Peki gerçekten de bir babanın kızını çiçekle karşılaması olağanüstü bir şey mi olmalıydı? Yoksa biz mi artık sevgiyi sıra dışı görmeye başladık?
Bu görüntü, belki de farkında olmadan çok daha derin bir gerçeği gözler önüne serdi: Bizler, sevgiye yabancılaştık. Sevginin gündelik yaşamın olağan bir parçası olması gerektiğini unuttuk. Sarılmak, gülümsemek, tebrik etmek, destek olmak... Bunlar artık ya "reklam kokan hareketler" olarak algılanıyor ya da nadiren görülünce alkışlanacak birer kahramanlık gibi sunuluyor.

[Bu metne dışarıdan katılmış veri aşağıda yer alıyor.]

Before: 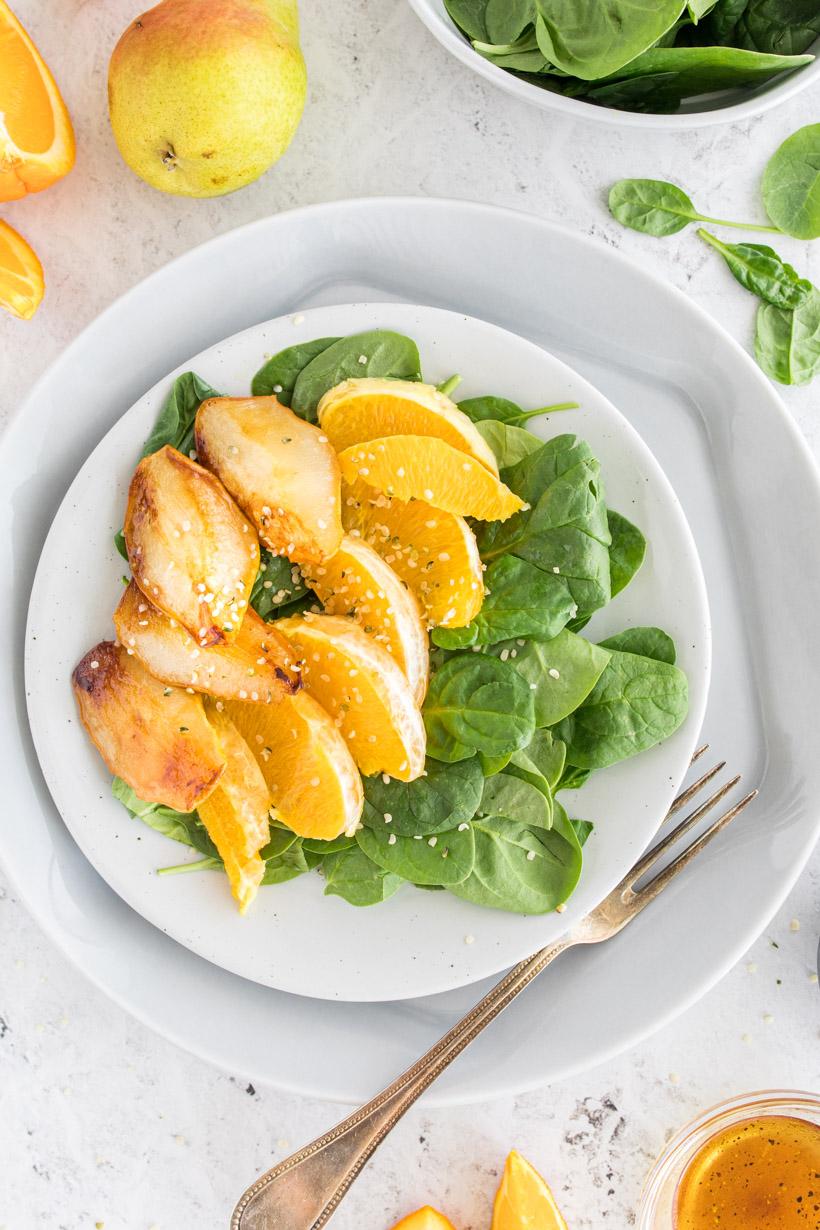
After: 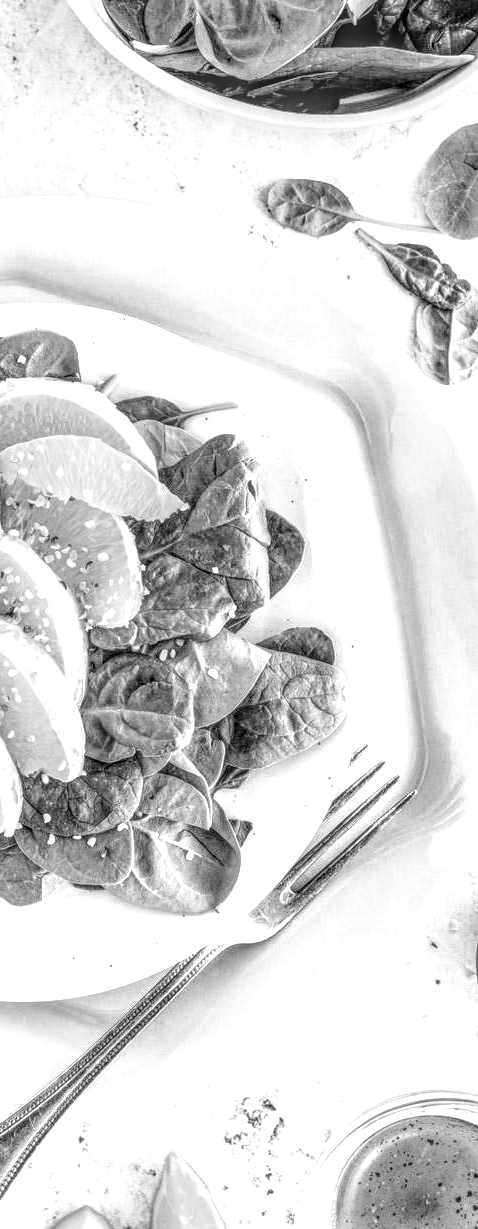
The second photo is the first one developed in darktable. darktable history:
crop: left 41.637%
tone equalizer: -8 EV -0.414 EV, -7 EV -0.368 EV, -6 EV -0.352 EV, -5 EV -0.239 EV, -3 EV 0.194 EV, -2 EV 0.35 EV, -1 EV 0.375 EV, +0 EV 0.391 EV
base curve: curves: ch0 [(0, 0) (0.666, 0.806) (1, 1)], preserve colors none
tone curve: curves: ch0 [(0, 0.019) (0.11, 0.036) (0.259, 0.214) (0.378, 0.365) (0.499, 0.529) (1, 1)], color space Lab, linked channels, preserve colors none
local contrast: highlights 5%, shadows 4%, detail 298%, midtone range 0.293
color zones: curves: ch0 [(0, 0.613) (0.01, 0.613) (0.245, 0.448) (0.498, 0.529) (0.642, 0.665) (0.879, 0.777) (0.99, 0.613)]; ch1 [(0, 0) (0.143, 0) (0.286, 0) (0.429, 0) (0.571, 0) (0.714, 0) (0.857, 0)]
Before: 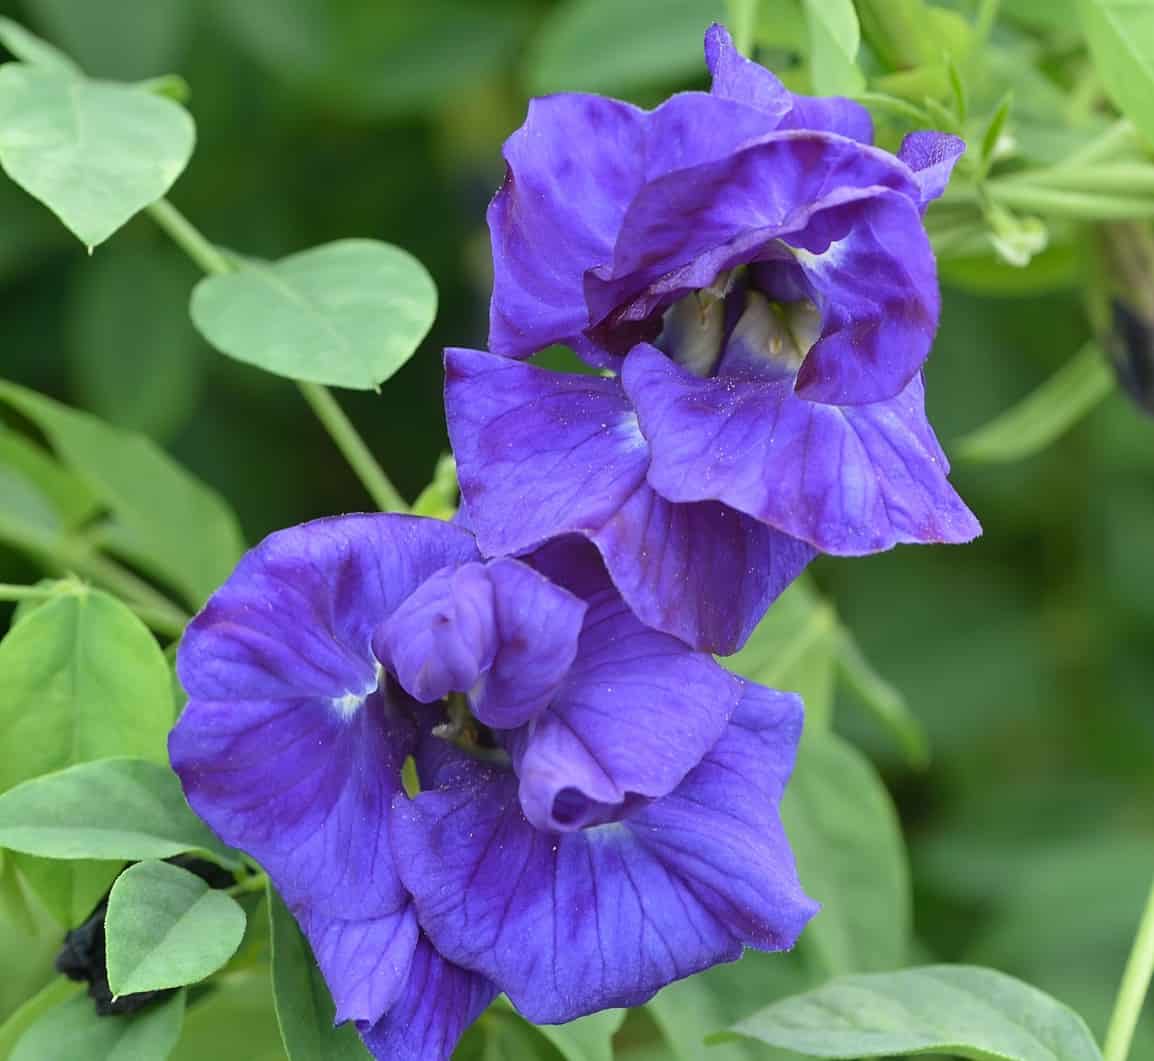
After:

Oysa sevgi, kısa ömrün en gerçek, en kazançlı yatırımıdır. Bir babanın kızına duyduğu gurur, ona verdiği değer, sadece bir çiçekte değil; o anda gözlerine baktığında kalbinin konuşmasındaydı. Biz o kalp sesini duymaya ne kadar aç kalmışız ki, bir fotoğraf bizi bu kadar sarsabildi.
Bu olay belki sıradan bir babanın içten bir jestiydi. Ama aynı zamanda çok güçlü bir hatırlatmaydı da: “Sevgi hâlâ var. Ve hâlâ birilerini büyüleyebiliyor.”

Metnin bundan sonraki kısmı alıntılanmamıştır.